(Task statement):
Copy the entries below line for line, changing every "TauBlog" to "Tau-Blog" and leaving all other text as it is.

(Source data):
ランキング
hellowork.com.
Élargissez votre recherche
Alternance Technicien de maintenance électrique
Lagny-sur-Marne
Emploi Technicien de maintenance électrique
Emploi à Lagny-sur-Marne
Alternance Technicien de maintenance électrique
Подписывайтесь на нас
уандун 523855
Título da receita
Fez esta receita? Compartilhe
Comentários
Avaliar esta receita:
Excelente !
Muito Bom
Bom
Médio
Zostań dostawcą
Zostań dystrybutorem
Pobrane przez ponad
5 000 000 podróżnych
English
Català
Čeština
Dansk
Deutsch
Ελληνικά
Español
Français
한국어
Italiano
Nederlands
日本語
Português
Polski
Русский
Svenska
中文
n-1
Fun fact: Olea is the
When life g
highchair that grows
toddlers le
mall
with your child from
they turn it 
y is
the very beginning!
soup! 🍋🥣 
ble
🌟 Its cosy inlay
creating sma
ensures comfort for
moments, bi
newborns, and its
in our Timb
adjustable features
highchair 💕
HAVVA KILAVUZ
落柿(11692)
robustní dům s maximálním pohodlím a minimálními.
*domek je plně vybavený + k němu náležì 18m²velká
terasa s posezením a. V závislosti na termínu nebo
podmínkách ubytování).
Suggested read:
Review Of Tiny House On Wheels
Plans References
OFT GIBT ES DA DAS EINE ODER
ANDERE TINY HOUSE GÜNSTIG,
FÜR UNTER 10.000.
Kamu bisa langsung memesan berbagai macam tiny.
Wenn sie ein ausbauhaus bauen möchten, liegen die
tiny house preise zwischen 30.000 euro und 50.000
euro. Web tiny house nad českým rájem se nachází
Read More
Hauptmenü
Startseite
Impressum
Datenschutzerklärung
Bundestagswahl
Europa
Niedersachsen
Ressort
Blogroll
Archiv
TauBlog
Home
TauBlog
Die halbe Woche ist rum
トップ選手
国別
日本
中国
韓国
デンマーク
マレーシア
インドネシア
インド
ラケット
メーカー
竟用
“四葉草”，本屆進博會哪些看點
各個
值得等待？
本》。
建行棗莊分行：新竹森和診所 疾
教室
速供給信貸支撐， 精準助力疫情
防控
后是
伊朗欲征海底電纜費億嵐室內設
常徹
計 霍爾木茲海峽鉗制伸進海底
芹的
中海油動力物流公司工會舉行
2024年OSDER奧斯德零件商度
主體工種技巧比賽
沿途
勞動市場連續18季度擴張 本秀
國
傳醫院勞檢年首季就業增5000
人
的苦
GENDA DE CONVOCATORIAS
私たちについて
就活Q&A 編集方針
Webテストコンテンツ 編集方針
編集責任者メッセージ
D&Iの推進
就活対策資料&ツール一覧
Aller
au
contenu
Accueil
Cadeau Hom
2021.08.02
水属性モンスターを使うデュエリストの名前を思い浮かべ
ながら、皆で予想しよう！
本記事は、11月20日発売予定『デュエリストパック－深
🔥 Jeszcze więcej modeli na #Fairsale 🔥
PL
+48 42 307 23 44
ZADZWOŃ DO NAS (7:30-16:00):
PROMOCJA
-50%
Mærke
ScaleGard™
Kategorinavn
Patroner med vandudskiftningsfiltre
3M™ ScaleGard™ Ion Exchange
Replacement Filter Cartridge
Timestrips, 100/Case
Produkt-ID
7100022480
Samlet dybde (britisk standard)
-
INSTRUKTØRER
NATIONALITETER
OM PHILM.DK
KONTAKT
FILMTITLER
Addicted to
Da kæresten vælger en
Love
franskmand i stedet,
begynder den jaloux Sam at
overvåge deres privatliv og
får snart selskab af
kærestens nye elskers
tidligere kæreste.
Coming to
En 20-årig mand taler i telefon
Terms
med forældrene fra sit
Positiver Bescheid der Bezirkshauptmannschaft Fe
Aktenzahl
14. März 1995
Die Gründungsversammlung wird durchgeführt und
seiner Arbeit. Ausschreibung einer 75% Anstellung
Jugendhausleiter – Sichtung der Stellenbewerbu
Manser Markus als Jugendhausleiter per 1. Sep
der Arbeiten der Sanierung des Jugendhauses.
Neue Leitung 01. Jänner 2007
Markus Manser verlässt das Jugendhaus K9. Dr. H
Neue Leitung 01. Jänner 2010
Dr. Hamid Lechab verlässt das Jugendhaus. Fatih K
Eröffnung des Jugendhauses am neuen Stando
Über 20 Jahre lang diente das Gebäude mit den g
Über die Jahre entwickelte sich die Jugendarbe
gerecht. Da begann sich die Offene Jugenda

(Output below):
ランキング
hellowork.com.
Élargissez votre recherche
Alternance Technicien de maintenance électrique
Lagny-sur-Marne
Emploi Technicien de maintenance électrique
Emploi à Lagny-sur-Marne
Alternance Technicien de maintenance électrique
Подписывайтесь на нас
уандун 523855
Título da receita
Fez esta receita? Compartilhe
Comentários
Avaliar esta receita:
Excelente !
Muito Bom
Bom
Médio
Zostań dostawcą
Zostań dystrybutorem
Pobrane przez ponad
5 000 000 podróżnych
English
Català
Čeština
Dansk
Deutsch
Ελληνικά
Español
Français
한국어
Italiano
Nederlands
日本語
Português
Polski
Русский
Svenska
中文
n-1
Fun fact: Olea is the
When life g
highchair that grows
toddlers le
mall
with your child from
they turn it 
y is
the very beginning!
soup! 🍋🥣 
ble
🌟 Its cosy inlay
creating sma
ensures comfort for
moments, bi
newborns, and its
in our Timb
adjustable features
highchair 💕
HAVVA KILAVUZ
落柿(11692)
robustní dům s maximálním pohodlím a minimálními.
*domek je plně vybavený + k němu náležì 18m²velká
terasa s posezením a. V závislosti na termínu nebo
podmínkách ubytování).
Suggested read:
Review Of Tiny House On Wheels
Plans References
OFT GIBT ES DA DAS EINE ODER
ANDERE TINY HOUSE GÜNSTIG,
FÜR UNTER 10.000.
Kamu bisa langsung memesan berbagai macam tiny.
Wenn sie ein ausbauhaus bauen möchten, liegen die
tiny house preise zwischen 30.000 euro und 50.000
euro. Web tiny house nad českým rájem se nachází
Read More
Hauptmenü
Startseite
Impressum
Datenschutzerklärung
Bundestagswahl
Europa
Niedersachsen
Ressort
Blogroll
Archiv
Tau-Blog
Home
Tau-Blog
Die halbe Woche ist rum
トップ選手
国別
日本
中国
韓国
デンマーク
マレーシア
インドネシア
インド
ラケット
メーカー
竟用
“四葉草”，本屆進博會哪些看點
各個
值得等待？
本》。
建行棗莊分行：新竹森和診所 疾
教室
速供給信貸支撐， 精準助力疫情
防控
后是
伊朗欲征海底電纜費億嵐室內設
常徹
計 霍爾木茲海峽鉗制伸進海底
芹的
中海油動力物流公司工會舉行
2024年OSDER奧斯德零件商度
主體工種技巧比賽
沿途
勞動市場連續18季度擴張 本秀
國
傳醫院勞檢年首季就業增5000
人
的苦
GENDA DE CONVOCATORIAS
私たちについて
就活Q&A 編集方針
Webテストコンテンツ 編集方針
編集責任者メッセージ
D&Iの推進
就活対策資料&ツール一覧
Aller
au
contenu
Accueil
Cadeau Hom
2021.08.02
水属性モンスターを使うデュエリストの名前を思い浮かべ
ながら、皆で予想しよう！
本記事は、11月20日発売予定『デュエリストパック－深
🔥 Jeszcze więcej modeli na #Fairsale 🔥
PL
+48 42 307 23 44
ZADZWOŃ DO NAS (7:30-16:00):
PROMOCJA
-50%
Mærke
ScaleGard™
Kategorinavn
Patroner med vandudskiftningsfiltre
3M™ ScaleGard™ Ion Exchange
Replacement Filter Cartridge
Timestrips, 100/Case
Produkt-ID
7100022480
Samlet dybde (britisk standard)
-
INSTRUKTØRER
NATIONALITETER
OM PHILM.DK
KONTAKT
FILMTITLER
Addicted to
Da kæresten vælger en
Love
franskmand i stedet,
begynder den jaloux Sam at
overvåge deres privatliv og
får snart selskab af
kærestens nye elskers
tidligere kæreste.
Coming to
En 20-årig mand taler i telefon
Terms
med forældrene fra sit
Positiver Bescheid der Bezirkshauptmannschaft Fe
Aktenzahl
14. März 1995
Die Gründungsversammlung wird durchgeführt und
seiner Arbeit. Ausschreibung einer 75% Anstellung
Jugendhausleiter – Sichtung der Stellenbewerbu
Manser Markus als Jugendhausleiter per 1. Sep
der Arbeiten der Sanierung des Jugendhauses.
Neue Leitung 01. Jänner 2007
Markus Manser verlässt das Jugendhaus K9. Dr. H
Neue Leitung 01. Jänner 2010
Dr. Hamid Lechab verlässt das Jugendhaus. Fatih K
Eröffnung des Jugendhauses am neuen Stando
Über 20 Jahre lang diente das Gebäude mit den g
Über die Jahre entwickelte sich die Jugendarbe
gerecht. Da begann sich die Offene Jugenda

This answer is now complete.